• [Brano fornito]:
'''
Guardare a Giuseppe Chiari attraverso Luca Miti

Pasquale Polidori

[Ho coinvolto Luca Miti in un progetto ispirato a Beuys e a Conrad (1), e per questo ci siamo incontrati più volte di recente. Lavoriamo a uno scambio di idee sul significato della linea d’ombra, ovvero una zona di elaborazione, di traduzione, di assorbimento tra vita, arte e linguaggio in una reciprocità e misura non prevedibili. Si tratta di una riflessione che svolgo anche con altri artisti, sviluppando gli stessi temi in direzioni differenti, a seconda del variare dei modi di operare, tra pittura, scultura, musica, ecc. Con Luca, in particolare, lo scambio si è concentrato sui concetti di composizione e spartito, testualità e interpretazione. L’invito di Francesca Gallo a riflettere su Giuseppe Chiari, anche partecipando all’intervista a Luca, si è inserito nel contesto di questi incontri.]
Giuseppe Chiari Gesti sul piano (1963-1999) per la mano destra Inverno 1969-70. Ascolto e vedo per la prima volta Giuseppe Chiari nei concerti del mitico Beat 72. Agisce sulla tastiera di un pianoforte e su alcuni oggetti (mi sembra di ri……re delle ….glie secche e delle castagne). Fino ad allora non concepivo che si potesse………………….. degli ….getti come se fossero strumenti. Chiari li toccava con grande delicatezza, con concentrazione, e sempre ………………….
 
[Luca mi ha offerto alcuni oggetti sui quali basare un discorso. Il primo oggetto è un cd che contiene una esecuzione di Gesti sul piano per opera dello stesso Chiari (2). Il cd ha perso la custodia originale, che era di quelle rigide, la classica scatola a libretto trasparente, ed è ora protetto da una più essenziale bustina con, a parte, quel che rimane della copertina stampata (Fig. 10): due foglietti 12x12 ciascuno, un tempo uniti, di carta secca e rugosa, in diversi punti consumata e illeggibile; il risultato evidente di un disastro acquatico riparato alla meno-peggio, asciugando la carta al sole e poi tentando senza successo di rispianarla. Luca si giustifica dicendo che dal finestrino della macchina, rimasto aperto, era piovuta acqua per tutta la notte (3). I due foglietti si erano appiccicati, e per staccarli si è dovuto sacrificare una parte del testo che accompagna il disco: il testo di Giancarlo Cardini su Giuseppe Chiari che io ricopio, qui in neretto, nelle sue parti rimaste leggibili] (Fig. 11).
Ci ………….…………….. poteva fare un bambino. …………………………….. tempo a conoscenza di partiture contemporanee contenenti, nel gruppo d …………….…………. a …………………… ………………. getti (Cage, Schnebel, Antunes, ecc.), ………….. una cosa im … ortante. ………..……………… ……. …… getti come strumen ……… rcu .. ssi …….……… ra i quali fare dei ritmi, ma come de ………………………… mi da lascia ………………….……… oro materialità grezza, pre-es ………….. .
'''
• [Elenco]:
'''
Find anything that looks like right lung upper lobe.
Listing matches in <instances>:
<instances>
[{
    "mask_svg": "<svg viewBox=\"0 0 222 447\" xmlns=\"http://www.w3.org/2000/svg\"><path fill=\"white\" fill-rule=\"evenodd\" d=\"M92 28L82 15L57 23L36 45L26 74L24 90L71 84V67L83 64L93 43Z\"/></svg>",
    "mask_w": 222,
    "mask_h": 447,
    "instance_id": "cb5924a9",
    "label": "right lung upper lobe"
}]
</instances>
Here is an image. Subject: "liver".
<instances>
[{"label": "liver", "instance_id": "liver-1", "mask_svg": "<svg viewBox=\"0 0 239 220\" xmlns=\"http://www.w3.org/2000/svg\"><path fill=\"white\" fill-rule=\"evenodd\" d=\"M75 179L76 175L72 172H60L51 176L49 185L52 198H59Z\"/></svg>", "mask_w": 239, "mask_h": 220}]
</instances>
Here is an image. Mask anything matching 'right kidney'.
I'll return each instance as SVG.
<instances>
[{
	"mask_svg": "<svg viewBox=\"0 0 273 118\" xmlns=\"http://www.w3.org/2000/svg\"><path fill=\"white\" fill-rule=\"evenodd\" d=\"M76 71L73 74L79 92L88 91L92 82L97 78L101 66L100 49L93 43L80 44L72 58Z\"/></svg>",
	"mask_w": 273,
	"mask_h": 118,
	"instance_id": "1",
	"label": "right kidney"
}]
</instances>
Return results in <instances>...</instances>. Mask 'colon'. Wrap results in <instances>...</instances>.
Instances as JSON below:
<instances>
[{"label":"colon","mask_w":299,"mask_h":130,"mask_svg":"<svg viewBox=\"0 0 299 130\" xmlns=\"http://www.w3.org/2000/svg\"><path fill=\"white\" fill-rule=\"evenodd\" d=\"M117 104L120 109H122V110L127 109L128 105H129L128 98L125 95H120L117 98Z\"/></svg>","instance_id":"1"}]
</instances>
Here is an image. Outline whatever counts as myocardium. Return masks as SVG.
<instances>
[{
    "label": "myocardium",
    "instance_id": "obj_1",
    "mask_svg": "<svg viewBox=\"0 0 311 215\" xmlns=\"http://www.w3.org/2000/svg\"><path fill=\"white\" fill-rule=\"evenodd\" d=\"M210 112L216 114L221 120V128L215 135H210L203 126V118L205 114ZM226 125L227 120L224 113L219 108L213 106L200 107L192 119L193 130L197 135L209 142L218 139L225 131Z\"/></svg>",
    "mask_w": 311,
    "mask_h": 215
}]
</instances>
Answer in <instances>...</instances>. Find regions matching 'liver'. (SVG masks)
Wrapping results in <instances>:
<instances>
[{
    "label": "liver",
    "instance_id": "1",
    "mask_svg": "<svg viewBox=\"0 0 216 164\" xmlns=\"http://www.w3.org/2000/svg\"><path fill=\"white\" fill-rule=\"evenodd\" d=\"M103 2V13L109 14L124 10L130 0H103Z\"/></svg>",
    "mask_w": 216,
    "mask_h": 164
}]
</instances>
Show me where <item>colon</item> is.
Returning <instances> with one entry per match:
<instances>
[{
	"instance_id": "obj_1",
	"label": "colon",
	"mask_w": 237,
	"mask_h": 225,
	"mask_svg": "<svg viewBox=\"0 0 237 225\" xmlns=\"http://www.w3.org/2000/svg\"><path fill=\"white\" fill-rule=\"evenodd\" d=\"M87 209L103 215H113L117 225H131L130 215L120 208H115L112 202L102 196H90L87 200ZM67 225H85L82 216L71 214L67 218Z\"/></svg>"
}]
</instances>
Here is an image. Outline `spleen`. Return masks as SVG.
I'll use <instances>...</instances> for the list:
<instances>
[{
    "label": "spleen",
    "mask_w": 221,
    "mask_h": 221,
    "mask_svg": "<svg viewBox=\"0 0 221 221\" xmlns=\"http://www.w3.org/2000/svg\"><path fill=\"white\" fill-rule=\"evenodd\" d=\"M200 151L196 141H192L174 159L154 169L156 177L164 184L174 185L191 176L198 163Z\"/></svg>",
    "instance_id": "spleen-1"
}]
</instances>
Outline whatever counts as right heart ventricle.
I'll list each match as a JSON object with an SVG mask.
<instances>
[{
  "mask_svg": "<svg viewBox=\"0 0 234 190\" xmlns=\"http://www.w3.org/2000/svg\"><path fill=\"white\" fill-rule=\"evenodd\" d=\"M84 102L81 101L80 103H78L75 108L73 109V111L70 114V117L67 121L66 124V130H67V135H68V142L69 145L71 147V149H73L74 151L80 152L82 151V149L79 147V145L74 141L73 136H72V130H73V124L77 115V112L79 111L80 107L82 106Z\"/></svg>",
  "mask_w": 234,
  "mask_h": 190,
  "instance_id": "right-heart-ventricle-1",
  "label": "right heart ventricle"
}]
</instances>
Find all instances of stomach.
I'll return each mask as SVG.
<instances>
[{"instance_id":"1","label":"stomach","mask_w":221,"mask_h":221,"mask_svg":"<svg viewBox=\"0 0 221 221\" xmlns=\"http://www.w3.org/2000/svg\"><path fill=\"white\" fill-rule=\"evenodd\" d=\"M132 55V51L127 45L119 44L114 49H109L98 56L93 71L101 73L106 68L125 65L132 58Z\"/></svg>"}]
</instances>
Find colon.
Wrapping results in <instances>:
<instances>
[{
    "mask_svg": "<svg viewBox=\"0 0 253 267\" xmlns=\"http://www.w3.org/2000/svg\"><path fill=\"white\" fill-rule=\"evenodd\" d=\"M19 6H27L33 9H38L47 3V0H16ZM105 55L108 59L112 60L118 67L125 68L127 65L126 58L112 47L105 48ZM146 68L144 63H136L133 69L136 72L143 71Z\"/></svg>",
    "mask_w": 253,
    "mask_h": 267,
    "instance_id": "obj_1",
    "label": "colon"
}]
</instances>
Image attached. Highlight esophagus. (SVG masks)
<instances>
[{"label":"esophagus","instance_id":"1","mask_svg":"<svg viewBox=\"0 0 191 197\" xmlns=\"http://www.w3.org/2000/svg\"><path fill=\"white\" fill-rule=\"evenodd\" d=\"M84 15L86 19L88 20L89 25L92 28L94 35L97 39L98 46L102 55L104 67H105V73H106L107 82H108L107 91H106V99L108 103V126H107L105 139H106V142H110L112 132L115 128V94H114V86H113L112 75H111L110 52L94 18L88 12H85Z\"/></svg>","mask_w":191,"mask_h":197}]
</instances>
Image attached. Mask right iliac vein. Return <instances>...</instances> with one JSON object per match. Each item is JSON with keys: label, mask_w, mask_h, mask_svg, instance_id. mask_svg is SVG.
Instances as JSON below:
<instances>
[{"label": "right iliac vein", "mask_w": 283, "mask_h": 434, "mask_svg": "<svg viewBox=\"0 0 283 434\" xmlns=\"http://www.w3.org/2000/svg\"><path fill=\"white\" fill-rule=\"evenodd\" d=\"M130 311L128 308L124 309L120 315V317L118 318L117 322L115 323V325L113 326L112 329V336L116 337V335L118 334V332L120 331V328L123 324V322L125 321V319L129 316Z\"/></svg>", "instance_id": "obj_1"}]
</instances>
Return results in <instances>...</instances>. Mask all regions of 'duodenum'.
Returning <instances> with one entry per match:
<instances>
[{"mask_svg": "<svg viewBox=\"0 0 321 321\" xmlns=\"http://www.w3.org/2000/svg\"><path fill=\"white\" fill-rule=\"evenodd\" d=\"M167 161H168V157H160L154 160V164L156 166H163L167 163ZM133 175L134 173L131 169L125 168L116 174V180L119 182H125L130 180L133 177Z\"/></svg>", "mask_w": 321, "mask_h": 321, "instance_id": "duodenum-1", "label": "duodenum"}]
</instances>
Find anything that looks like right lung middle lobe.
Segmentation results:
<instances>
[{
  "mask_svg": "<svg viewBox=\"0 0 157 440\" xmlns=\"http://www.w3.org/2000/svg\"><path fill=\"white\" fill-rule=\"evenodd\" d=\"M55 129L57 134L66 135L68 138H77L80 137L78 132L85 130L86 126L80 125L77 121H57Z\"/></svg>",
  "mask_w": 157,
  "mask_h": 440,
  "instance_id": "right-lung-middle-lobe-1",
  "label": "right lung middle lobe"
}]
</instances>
'''
'''
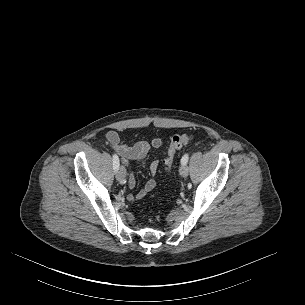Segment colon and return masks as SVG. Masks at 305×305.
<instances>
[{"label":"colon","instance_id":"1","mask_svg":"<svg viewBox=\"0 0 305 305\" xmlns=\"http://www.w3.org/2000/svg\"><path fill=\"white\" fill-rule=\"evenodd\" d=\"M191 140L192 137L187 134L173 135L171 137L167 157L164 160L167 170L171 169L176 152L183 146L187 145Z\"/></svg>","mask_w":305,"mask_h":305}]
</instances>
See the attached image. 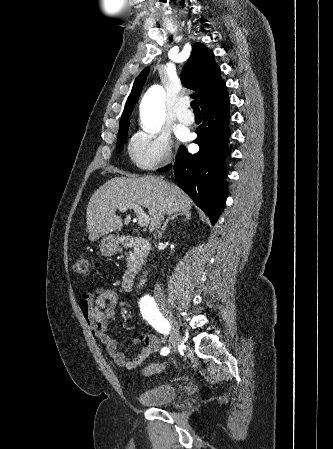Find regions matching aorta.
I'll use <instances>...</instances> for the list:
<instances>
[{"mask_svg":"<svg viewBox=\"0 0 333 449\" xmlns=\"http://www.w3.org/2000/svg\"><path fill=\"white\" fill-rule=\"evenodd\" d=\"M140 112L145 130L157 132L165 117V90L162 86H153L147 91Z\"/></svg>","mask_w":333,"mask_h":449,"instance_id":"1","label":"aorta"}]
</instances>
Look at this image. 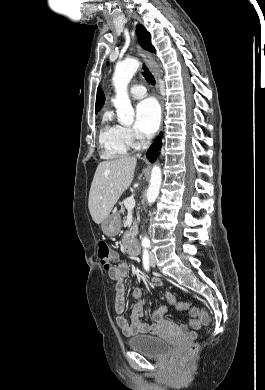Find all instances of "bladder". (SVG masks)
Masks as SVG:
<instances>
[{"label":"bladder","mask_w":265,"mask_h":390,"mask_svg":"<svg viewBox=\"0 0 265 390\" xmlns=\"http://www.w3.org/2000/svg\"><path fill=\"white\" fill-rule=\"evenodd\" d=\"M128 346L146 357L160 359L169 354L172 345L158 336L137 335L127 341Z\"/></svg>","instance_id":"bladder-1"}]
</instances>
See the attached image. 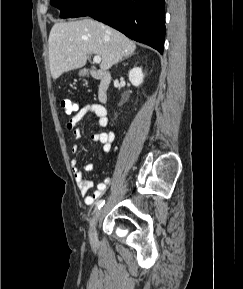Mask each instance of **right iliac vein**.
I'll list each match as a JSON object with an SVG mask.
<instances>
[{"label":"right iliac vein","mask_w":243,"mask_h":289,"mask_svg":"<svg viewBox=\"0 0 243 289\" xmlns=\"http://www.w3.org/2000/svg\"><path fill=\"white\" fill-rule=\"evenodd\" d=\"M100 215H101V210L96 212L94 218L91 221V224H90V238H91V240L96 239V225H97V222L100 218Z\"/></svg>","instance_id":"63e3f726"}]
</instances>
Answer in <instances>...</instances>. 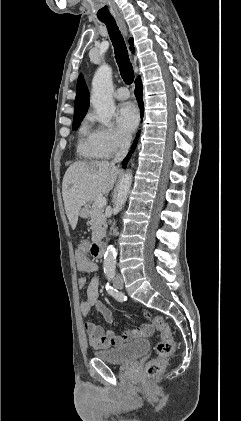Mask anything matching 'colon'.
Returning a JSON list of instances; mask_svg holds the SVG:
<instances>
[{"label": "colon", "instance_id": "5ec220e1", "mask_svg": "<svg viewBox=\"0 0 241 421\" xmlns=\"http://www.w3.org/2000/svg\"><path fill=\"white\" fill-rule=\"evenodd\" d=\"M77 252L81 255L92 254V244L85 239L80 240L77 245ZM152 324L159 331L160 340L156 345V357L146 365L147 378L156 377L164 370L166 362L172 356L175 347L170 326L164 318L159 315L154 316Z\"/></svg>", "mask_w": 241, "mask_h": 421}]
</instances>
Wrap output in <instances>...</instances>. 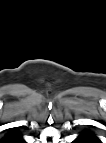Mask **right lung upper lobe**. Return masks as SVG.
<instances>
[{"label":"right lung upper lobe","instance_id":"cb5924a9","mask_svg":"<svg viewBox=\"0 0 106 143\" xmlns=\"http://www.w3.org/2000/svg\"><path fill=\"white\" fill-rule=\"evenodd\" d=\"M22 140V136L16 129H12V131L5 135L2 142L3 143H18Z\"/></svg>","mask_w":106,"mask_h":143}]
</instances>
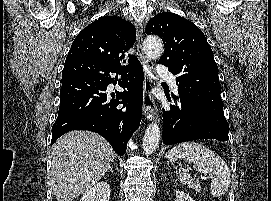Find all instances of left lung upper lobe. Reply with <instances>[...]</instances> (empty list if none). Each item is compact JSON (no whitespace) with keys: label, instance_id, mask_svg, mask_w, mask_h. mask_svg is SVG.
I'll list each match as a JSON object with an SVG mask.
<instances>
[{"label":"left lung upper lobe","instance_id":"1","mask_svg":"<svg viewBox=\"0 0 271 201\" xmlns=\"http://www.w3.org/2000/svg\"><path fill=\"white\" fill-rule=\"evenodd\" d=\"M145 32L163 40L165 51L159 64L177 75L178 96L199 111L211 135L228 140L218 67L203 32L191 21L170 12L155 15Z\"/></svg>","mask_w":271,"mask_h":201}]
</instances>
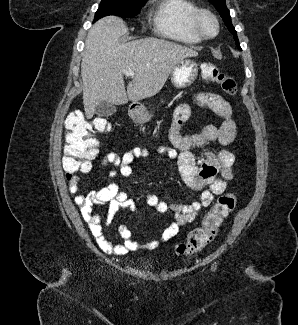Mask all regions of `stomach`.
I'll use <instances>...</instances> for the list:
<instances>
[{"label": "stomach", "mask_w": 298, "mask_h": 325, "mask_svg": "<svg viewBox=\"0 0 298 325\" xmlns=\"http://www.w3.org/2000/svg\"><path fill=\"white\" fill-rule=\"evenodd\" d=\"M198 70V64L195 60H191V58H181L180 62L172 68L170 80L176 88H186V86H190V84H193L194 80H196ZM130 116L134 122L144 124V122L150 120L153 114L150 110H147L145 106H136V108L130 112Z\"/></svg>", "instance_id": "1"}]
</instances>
'''
• [Operazioni richieste]:
[1] Conta le righe dei record che contengono la stringa "Outline" e rispondi solo con il numero.
[2] Scrivi il seguito del brano su Giuseppe Chiari, partendo subito dopo la sua ultima frase.

• [Risultati per compito]:
[1] 3

[2]
 
[La domanda che si pone, relativamente a questo primo oggetto – un cd con copertina traumatizzata – è se esso possa considerarsi il risultato di una composizione eseguita, nell’arco di settimane, da un insieme non del tutto individuabile di esecutori (fra cui Miti) attraverso l’uso o l’occorrenza casuale di un insieme non sempre rilevabile di strumenti (fra cui la pioggia, la distrazione, il finestrino rimasto aperto, …). L’oggetto porterebbe le tracce di un concerto non intenzionale o, almeno, non del tutto – se si considera il fatto che lasciare un finestrino aperto, e consentire alla pioggia di battere all’interno dell’automobile facendone uno spazio di risonanza, potrebbe essere comunque frutto di inconsapevole, ma deciso, impulso alla musicalità.]
 
Gli altri compositori invece, di massima, li usavano più per eseguirvi precise figurazioni ritmiche che per goderne il suo … o. …………….. in seguito i pezzi di Chiari per oggetti (come “Rompere”, “La mano mangia il foglio”, “Pezzo per custodia di termometro”, pezzi che ebb ………………………… me funzione anche pedagogica, nel senso che avviarono un’acutizzazione delle facoltà percettive acustiche ……………………… l’attenzione su microfenomeni della vita quotidiana che di solito passano inosservati.
 
[Questo genere di domande sul comporre e sull’eseguire sono al centro delle conversazioni con Miti, avendone delle risposte non sempre soddisfacenti. In verità, la sensazione, a volte, è che sono io che ho posto una domanda sbagliata e incolta, a cui un vero musicista non saprebbe cosa rispondere.
Per esempio io domando: Nelle tue composizioni non è riportato il tempo di esecuzione, non c’è una durata prefissata; in alcuni casi le esecuzioni sono durate settimane, come per l’operetta Forse stanotte… Quella normalmente quanto dura?
E la risposta, che non spiega niente: È variabilissima; la versione ufficiale, quella depositata sul disco, è una mezz’oretta, però alla Sala Santa Rita è durata quasi un mese; da Bianca (al Lavatoio contumaciale di Bianca Menna, ndr.) è durata quindici minuti; ne ho fatte altre versioni di una mezz’oretta, non c’è una durata prescritta.
Oppure, io domando: Si può fare musica con l’attesa di qualcuno, che è un concetto che più astratto non si può, nel senso che non solo non si ascolta l’attesa, ma non si vede neanche.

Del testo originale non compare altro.